→ ASSIGNED TASK 1
Return every line in the rows that contains the string "shown", treating uppercase and lowercase as different.

======== EXCERPT PROVIDED ========

Edoardo Archetta first opened the folding doors of his Italian restaurant, Bucci, at 195 Balham High Road in south London, 33 years ago. Over time, it became the kind of establishment that completes a neighbourhood, that “little place I know”, loved by regulars for its homely preparations of risotto ai funghi and calamari al balsamico, and for how it seemed to embody a quality so elusive in restaurants, and even in life: authenticity. So it is anyone’s guess how Bucci’s patrons digested the news from Southwark crown court earlier this year that Archetta, the man who up until that point had run their favourite bistro, was also the linchpin in a mammoth smuggling and money-laundering operation for the world’s most powerful and murderously ruthless mafia. “He’s the type of bloke who flies under the radar,” says Detective Sergeant Ian Barrett of the Metropolitan Police, who tracked the 48-year-old for a year across London before arresting him. “That’s why they’re so good at what they do.”
“They” are the ’Ndrangheta, (pronounced un-drung-e-ta), the Italian mafia based in Calabria, the toe of Italy. Like the two other big southern Italian mafias — Cosa Nostra in Sicily and the Camorra in Naples — the ’Ndrangheta was founded in the 19th century. For most of its existence, it was considered their bumpkin cousin, a group of orange farmers in dusty suits extorting the local trattorias and holding up passing carriages with shotguns. Certainly, they seemed far less trouble than Cosa Nostra, which went to war with the state in the 1980s in a conflict that cost 1,700 lives, or the Camorra, infamous for full-scale shootouts in the streets of Naples. Until about 2002, says the Italian anti-mafia prosecutor Sandro Dolce, “we had very poor knowledge of the workings of the ’Ndrangheta. It was known, of course — its existence was no big secret — [but] state witnesses are our main source of knowledge for any mafia and we just hadn’t got that many from the ’Ndrangheta.”

========

→ ASSIGNED TASK 2
According to the article about the 'Ndrangheta, why did Italian prosecutors know so little about how the group worked until about 2002? Answer in one to three sentences.

======== RECORDED DATA ========

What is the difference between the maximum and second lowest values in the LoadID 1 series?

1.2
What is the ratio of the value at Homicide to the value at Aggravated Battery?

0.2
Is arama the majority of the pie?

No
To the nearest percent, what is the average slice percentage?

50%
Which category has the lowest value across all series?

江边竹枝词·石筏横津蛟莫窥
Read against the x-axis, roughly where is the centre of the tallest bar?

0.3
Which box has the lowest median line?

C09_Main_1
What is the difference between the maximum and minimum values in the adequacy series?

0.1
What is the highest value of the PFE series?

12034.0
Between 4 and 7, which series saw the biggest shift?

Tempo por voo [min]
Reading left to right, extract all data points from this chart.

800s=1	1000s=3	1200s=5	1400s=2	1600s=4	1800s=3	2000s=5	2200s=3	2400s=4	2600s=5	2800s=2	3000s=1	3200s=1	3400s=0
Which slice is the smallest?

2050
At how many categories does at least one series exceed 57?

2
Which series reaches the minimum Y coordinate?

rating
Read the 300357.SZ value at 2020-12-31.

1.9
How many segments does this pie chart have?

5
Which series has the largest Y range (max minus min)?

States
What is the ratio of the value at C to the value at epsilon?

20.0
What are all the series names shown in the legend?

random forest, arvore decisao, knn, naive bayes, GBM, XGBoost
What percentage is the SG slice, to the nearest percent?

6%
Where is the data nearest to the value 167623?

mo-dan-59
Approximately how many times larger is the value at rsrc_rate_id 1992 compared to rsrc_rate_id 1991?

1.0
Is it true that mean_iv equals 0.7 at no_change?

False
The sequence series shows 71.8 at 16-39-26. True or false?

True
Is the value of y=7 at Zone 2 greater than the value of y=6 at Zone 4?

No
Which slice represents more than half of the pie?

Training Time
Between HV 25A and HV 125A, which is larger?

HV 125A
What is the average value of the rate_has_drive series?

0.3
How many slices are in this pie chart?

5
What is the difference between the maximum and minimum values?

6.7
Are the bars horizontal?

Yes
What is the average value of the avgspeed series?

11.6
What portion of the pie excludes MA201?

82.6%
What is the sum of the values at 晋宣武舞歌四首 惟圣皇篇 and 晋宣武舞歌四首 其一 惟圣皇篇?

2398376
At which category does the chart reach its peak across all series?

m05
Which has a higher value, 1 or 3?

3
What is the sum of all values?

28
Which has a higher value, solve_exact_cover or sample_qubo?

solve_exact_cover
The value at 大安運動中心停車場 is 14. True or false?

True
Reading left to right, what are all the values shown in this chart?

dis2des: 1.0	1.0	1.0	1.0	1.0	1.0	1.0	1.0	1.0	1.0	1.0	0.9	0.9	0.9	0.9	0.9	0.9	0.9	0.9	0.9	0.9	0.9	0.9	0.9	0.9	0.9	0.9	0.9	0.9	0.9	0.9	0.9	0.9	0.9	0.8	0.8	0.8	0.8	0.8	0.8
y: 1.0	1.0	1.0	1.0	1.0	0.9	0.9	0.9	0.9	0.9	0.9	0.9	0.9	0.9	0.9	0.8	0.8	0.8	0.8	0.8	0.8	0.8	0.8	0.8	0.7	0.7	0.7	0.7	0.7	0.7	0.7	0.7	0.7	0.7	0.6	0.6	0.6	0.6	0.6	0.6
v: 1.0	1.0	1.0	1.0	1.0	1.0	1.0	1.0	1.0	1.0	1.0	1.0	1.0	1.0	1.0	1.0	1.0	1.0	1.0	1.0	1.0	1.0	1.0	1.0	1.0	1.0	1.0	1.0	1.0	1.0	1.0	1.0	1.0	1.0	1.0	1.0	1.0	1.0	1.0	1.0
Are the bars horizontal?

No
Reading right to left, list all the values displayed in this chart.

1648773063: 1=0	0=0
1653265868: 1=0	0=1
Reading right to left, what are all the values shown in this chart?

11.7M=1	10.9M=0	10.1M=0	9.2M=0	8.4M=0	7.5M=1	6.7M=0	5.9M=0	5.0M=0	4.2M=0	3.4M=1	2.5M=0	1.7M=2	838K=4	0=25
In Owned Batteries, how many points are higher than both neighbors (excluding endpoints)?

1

========

→ OUTPUT 1
What are all the series names shown in the legend?
Reading left to right, what are all the values shown in this chart?
Reading right to left, what are all the values shown in this chart?

→ OUTPUT 2
State witnesses are the main source of knowledge about any mafia, and prosecutors had not gotten many from the 'Ndrangheta. The group's existence was known and was no big secret, but its workings were poorly understood.